With strong interest from corporations eyeing the clean energy sector, 2010 could turn out to be a good time for private equity and venture capital firms to pursue investments.
“One of the most exciting things about the space now – this applies all the way down the bottom to the early-stage technology firms – is that there is a tremendous amount of strategic interest in this space,” said Hovey Kemp, a private equity lawyer at the law firm Goodwin Procter, said at the Dow Jones Private Equity Analyst Outlook 2010 meeting in New York earlier this week.
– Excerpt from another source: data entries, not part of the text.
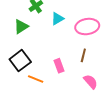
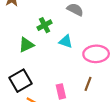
cyan triangle: (57, 19) -> (66, 41), turned 40

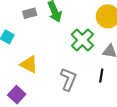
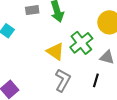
yellow triangle: (29, 64) -> (55, 51), moved

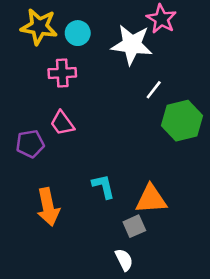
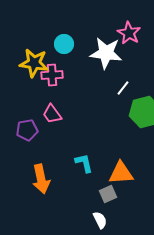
yellow star: (39, 27) -> (34, 63), moved

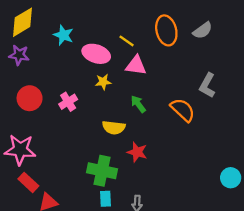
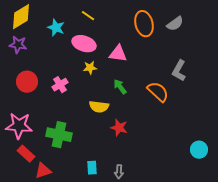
yellow line: (127, 41) -> (88, 16), moved
green cross: (102, 171) -> (59, 135), moved

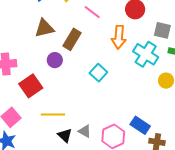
He added that one could easily put together a long list of “very large corporations” that are paying “very close attention” to the sector, among them networking equipment maker Cisco and electronics manufacturer Samsung.
“There are buyers out there that are going to emerge here,” he said.
For private equity and venture capital firms, which collectively invested $6 billion into the clean energy sector in 2009, according to the consulting firm Bloomberg New Energy Finance, this could translate to a variety of selling opportunities as a way of exiting their investments.
Investors at the event also saw good reasons to be buyers in the sector. Chris Hearn of the private equity firm First Reserve Corporation said long-term electricity needs in the United States would continue to rise, thanks in part to greater use of electric vehicles.
Tucker Twitmyer of the clean-energy private equity firm EnerTech Capital, pointed to smart gird technology as an area where investors can get a quick return on their capital.
It may take a few years for private equity and venture capital firms to figure it out, Mr. Hovey said, but the clean energy sector could become “the mother of all verticals” for private investors.